Just last night I was re-researching dog breeds and trying to decide whether we're really, really ready for a dog, and whether we can handle a puppy or what to do. I love that unconditional affection and doggie love! Not to mention the protection for a single mom and daughter…

Would it help at all to put the crate closer to the kitchen so when the dog is in the crate she's not isolated? It does seem that the crate is the best place for her while there is food around, to take the possibility of sneaking and filching out of the equation in her doggie brain.
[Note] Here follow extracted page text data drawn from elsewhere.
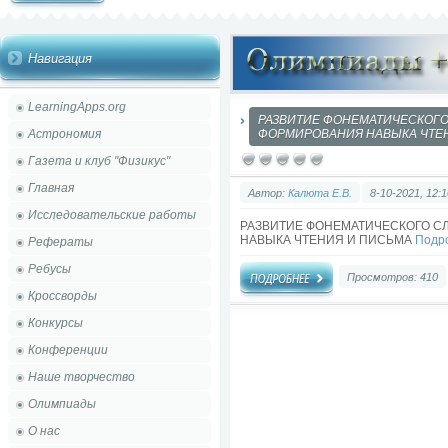
Навигация
LearningApps.org
РАЗВИТИЕ ФОНЕМАТИЧЕСКОГО
Астрономия
ФОРМИРОВАНИЯ НАВЫКА ЧТЕ
Газета и клуб "Физикус"
Главная
Автор:
Калюта Е.В.
8-10-2021, 12:1
Исследовательские работы
РАЗВИТИЕ ФОНЕМАТИЧЕСКОГО С
НАВЫКА ЧТЕНИЯ И ПИСЬМА
Подр
Рефераты
Ребусы
Просмотров: 410
Кроссворды
Конкурсы
Конференции
Наше творчество
Олимпиады
О нас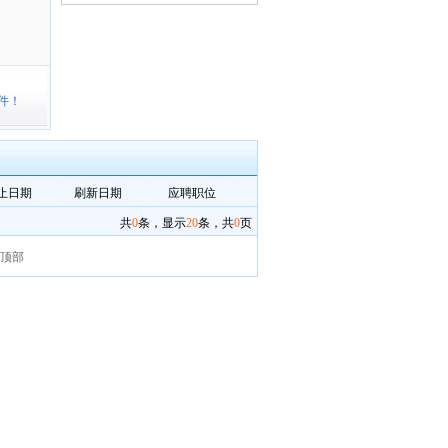
件！
止日期
刷新日期
应聘职位
共
0
条，显示
20
条，共
0
页
顶部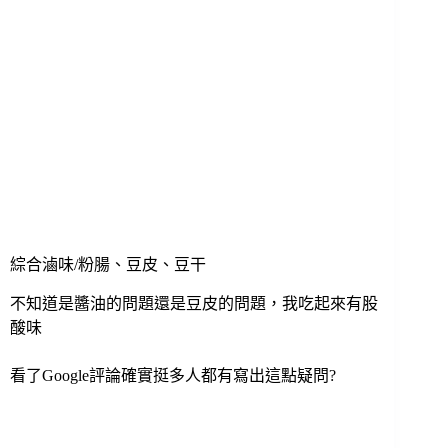
綜合滷味/粉腸、豆皮、豆干
不知道是醬油的問題還是豆皮的問題，我吃起來有股
酸味
看了Google評論確實挺多人都有寫出這點疑問?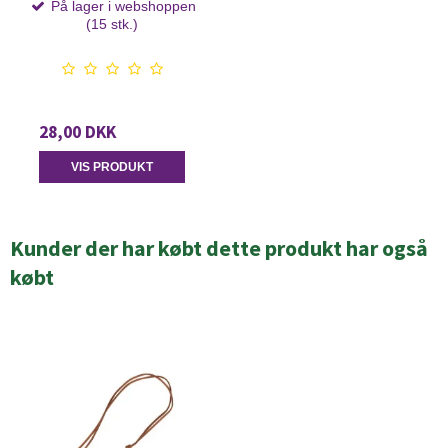
På lager i webshoppen
(15 stk.)
28,00 DKK
VIS PRODUKT
Kunder der har købt dette produkt har også
købt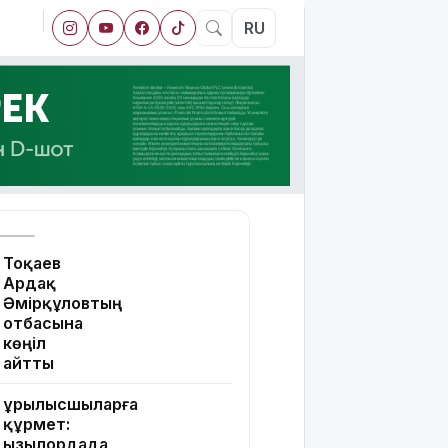
RU
Тоқаев
Ардақ
Әмірқұловтың
отбасына
көңіл
айтты
Құрылысшыларға
құрмет:
Қызылордада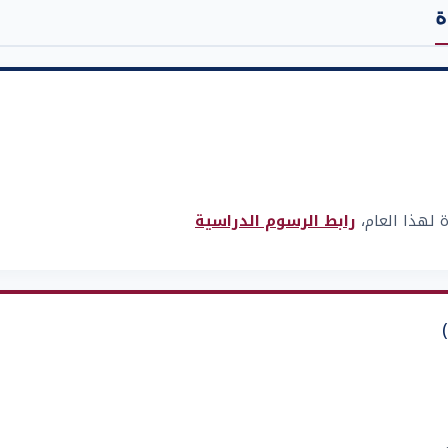

رابط الرسوم الدراسية
تسدد الرسوم 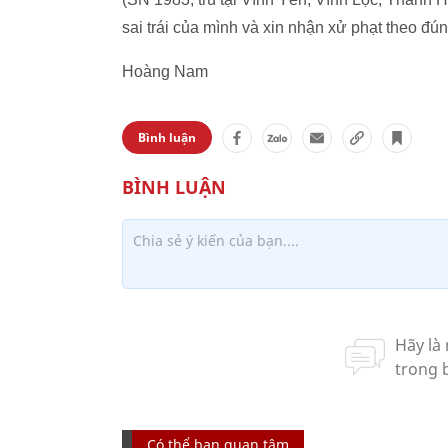
sai trái của mình và xin nhận xử phạt theo đú
Hoàng Nam
Bình luận
Có thể bạn quan tâm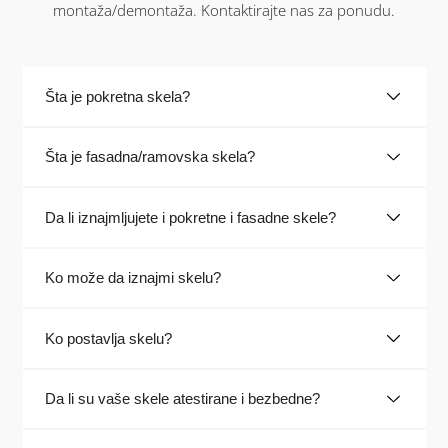
montaža/demontaža. Kontaktirajte nas za ponudu.
Šta je pokretna skela?
Šta je fasadna/ramovska skela?
Da li iznajmljujete i pokretne i fasadne skele?
Ko može da iznajmi skelu?
Ko postavlja skelu?
Da li su vaše skele atestirane i bezbedne?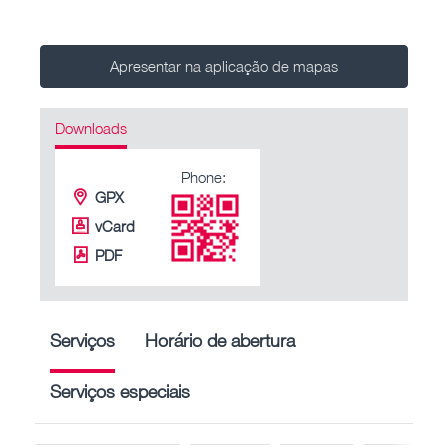
Apresentar na aplicação de mapas
Downloads
Phone:
GPX
vCard
PDF
Serviços
Horário de abertura
Serviços especiais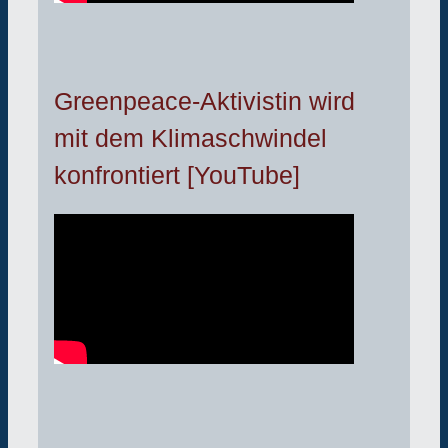
Greenpeace-Aktivistin wird
mit dem Klimaschwindel
konfrontiert [YouTube]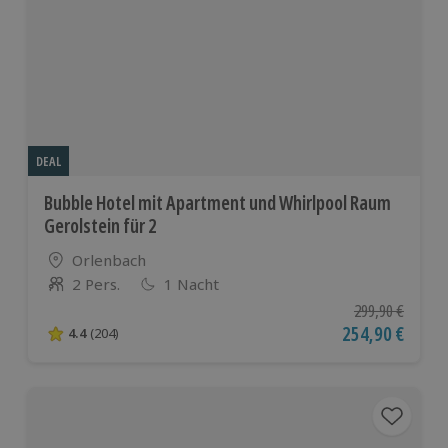
DEAL
Bubble Hotel mit Apartment und Whirlpool Raum
Gerolstein für 2
Standort
Orlenbach
2 Pers.
1 Nacht
Anzahl der Teilnehmer
Ursprünglicher P
299,90 €
Aktueller Preis
254,90 €
4.4
(204)
4.4 von 5 Sternen basierend auf 204 Bewertungen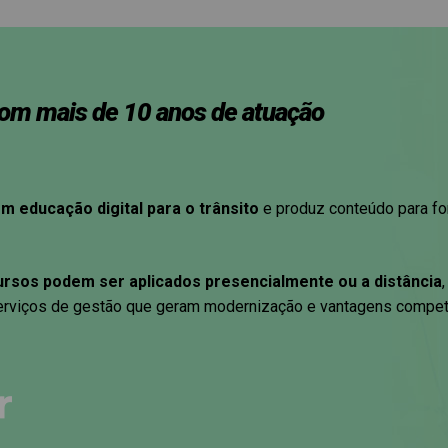
com mais de 10 anos de atuação
em educação digital para o trânsito
e produz conteúdo para fo
ursos podem ser aplicados presencialmente ou a distância
erviços de gestão que geram modernização e vantagens competit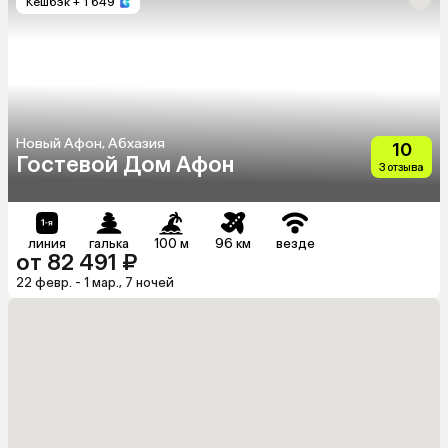
Кешбэк
+ 1 649
Новый Афон, Абхазия
10
Гостевой Дом Афон
3 отзыва
линия
галька
100 м
96 км
везде
от 82 491 ₽
22 февр. - 1 мар., 7 ночей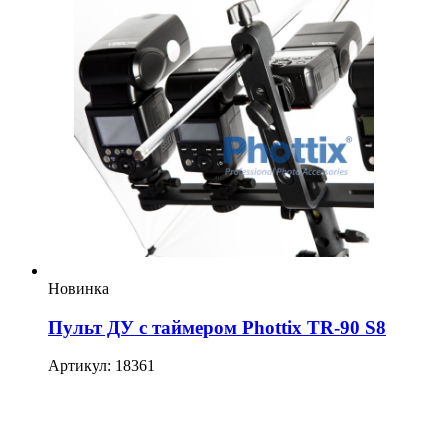
Новинка
Пульт ДУ с таймером Phottix TR-90 S8
Артикул: 18361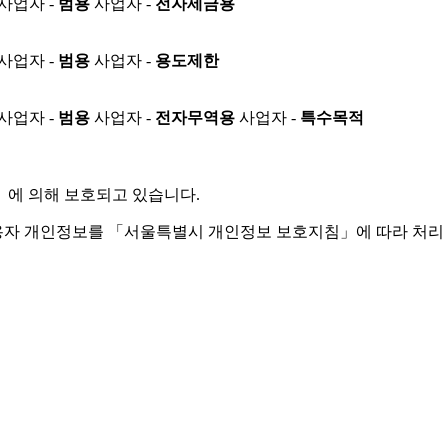
사업자 -
범용
사업자 -
전자세금용
사업자 -
범용
사업자 -
용도제한
사업자 -
범용
사업자 -
전자무역용
사업자 -
특수목적
」
에 의해 보호되고 있습니다.
용자 개인정보를 「서울특별시 개인정보 보호지침」에 따라 처리 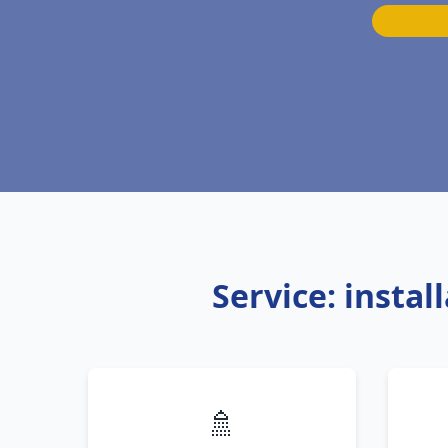
Service: insta
🚿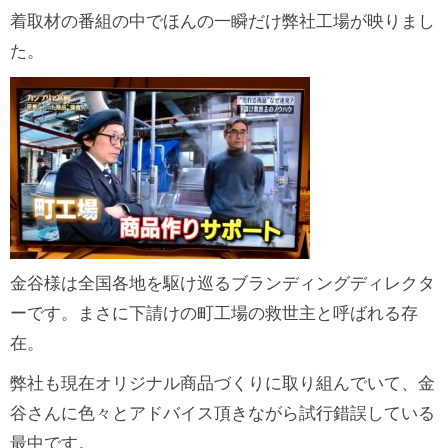
着取材の番組の中でほんの一瞬だけ弊社工場が映りまし
た。
金谷様は全国各地を駆け巡るブランディングディレクタ
ーです。まさに下請けの町工場の救世主と呼ばれる存
在。
弊社も現在オリジナル商品づくりに取り組んでいて、金
谷さんに色々とアドバイス頂きながら試行錯誤している
最中です。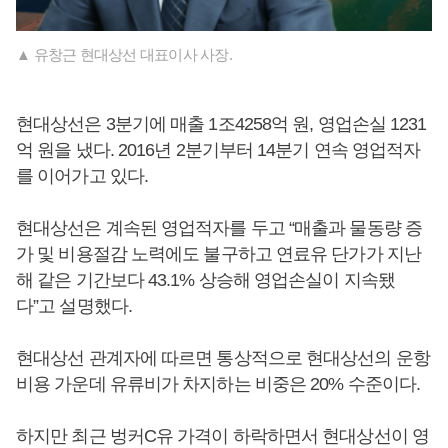
▲ 유창근 현대상선 대표이사 사장.
현대상선은 3분기에 매출 1조4258억 원, 영업손실 1231
억 원을 냈다. 2016년 2분기부터 14분기 연속 영업적자
를 이어가고 있다.
현대상선은 계속된 영업적자를 두고 “매출과 물동량 증
가 및 비용절감 노력에도 불구하고 연료유 단가가 지난
해 같은 기간보다 43.1% 상승해 영업손실이 지속됐
다”고 설명했다.
현대상선 관계자에 따르면 통상적으로 현대상선의 운항
비용 가운데 유류비가 차지하는 비중은 20% 수준이다.
하지만 최근 벙커C유 가격이 하락하면서 현대상선이 영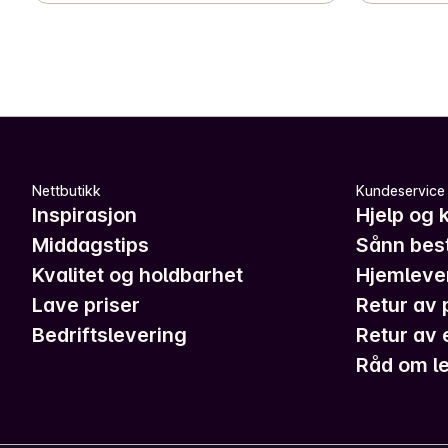
Nettbutikk
Kundeservice
Inspirasjon
Hjelp og 
Middagstips
Sånn best
Kvalitet og holdbarhet
Hjemleve
Lave priser
Retur av 
Bedriftslevering
Retur av 
Råd om le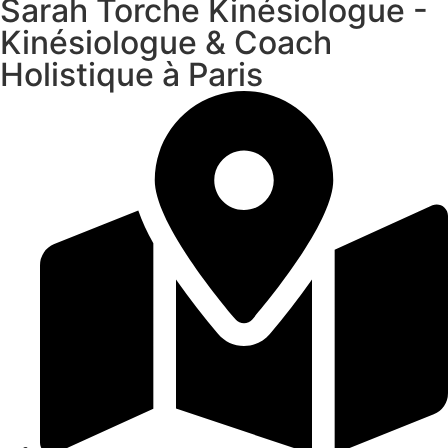
Sarah Torche Kinésiologue -
Kinésiologue & Coach
Holistique à Paris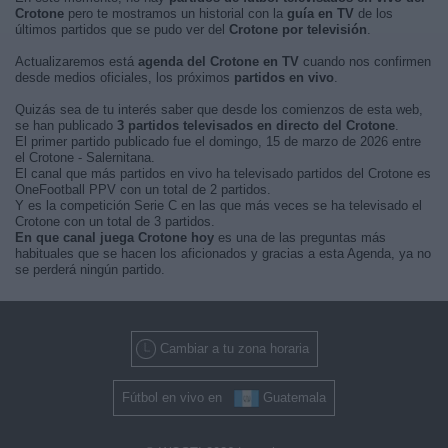
Crotone
pero te mostramos un historial con la
guía en TV
de los
últimos partidos que se pudo ver del
Crotone por televisión
.
Actualizaremos está
agenda del Crotone en TV
cuando nos confirmen
desde medios oficiales, los próximos
partidos en vivo
.
Quizás sea de tu interés saber que desde los comienzos de esta web,
se han publicado
3 partidos televisados en directo del Crotone
.
El primer partido publicado fue el domingo, 15 de marzo de 2026 entre
el Crotone - Salernitana.
El canal que más partidos en vivo ha televisado partidos del Crotone es
OneFootball PPV con un total de 2 partidos.
Y es la competición Serie C en las que más veces se ha televisado el
Crotone con un total de 3 partidos.
En que canal juega Crotone hoy
es una de las preguntas más
habituales que se hacen los aficionados y gracias a esta Agenda, ya no
se perderá ningún partido.
Cambiar a tu zona horaria
Fútbol en vivo en
Guatemala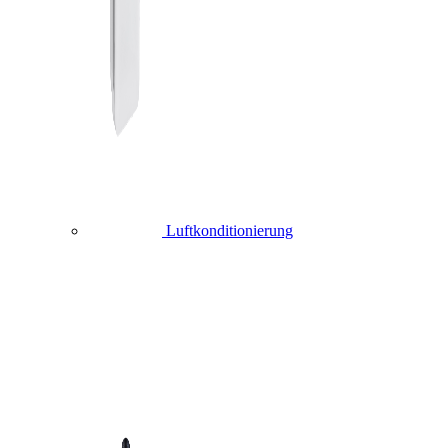
Luftkonditionierung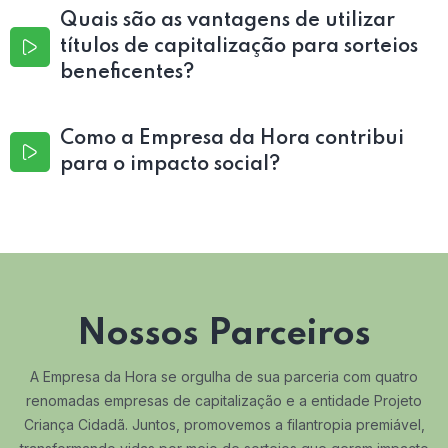
Quais são as vantagens de utilizar
títulos de capitalização para sorteios
beneficentes?
Como a Empresa da Hora contribui
para o impacto social?
Nossos Parceiros
A Empresa da Hora se orgulha de sua parceria com quatro
renomadas empresas de capitalização e a entidade Projeto
Criança Cidadã. Juntos, promovemos a filantropia premiável,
You're encouraging me to make the leap too!

Burgh Baby said...

Ugh. Our dogs were always fantastic about not begging or stealing food, but lately Alexis has been sneakily GIVING them food under the table. It's turning them into monsters and I'm so busy yelling at all three of them to knock it off that I don't think any one of them even hears me.

mom2boy said...

Aww, very sweet stories.

hush said...

Ever watch "The Dog Whisperer" with Cesar Millan? He is amazing and I totally think he is on to something with his ideas of pack behavior. We can't really watch it as much as we would like to because our dogs bark at the dogs barking on tv!

caramama said...

@Becoming Mommy - EXACTLY!

@Maria - I love the beagles, but they do have some issues. Then again, no one is perfect--even dogs! I think they are totally worth it anyway. The crate closer to the kitchen is actually worse. It's the being separated from the pack that's the problem, and it is worse when she can see us but not get to us.

@Burgh Baby's Mom - Oh that's the worst! The Pumpkin tried to feed the dog a couple of times, but fortunately she actually listened to us about that and stopped.

@mom2boys - She really is a sweet dog and adds a fun (if sometimes frustrating) dynamic to the house.

@hush - I have watched that show, and he makes some really good points. I used to have more time and honestly more interest in working with the dog. Funny how kids change that, isn't it? Lately I've been trying to apply some parenting techniques on the dog. Not too much success yet...

Karen said...

Sounds like you have a winner of a dog, except for that begging thing. But honestly, that's any dog.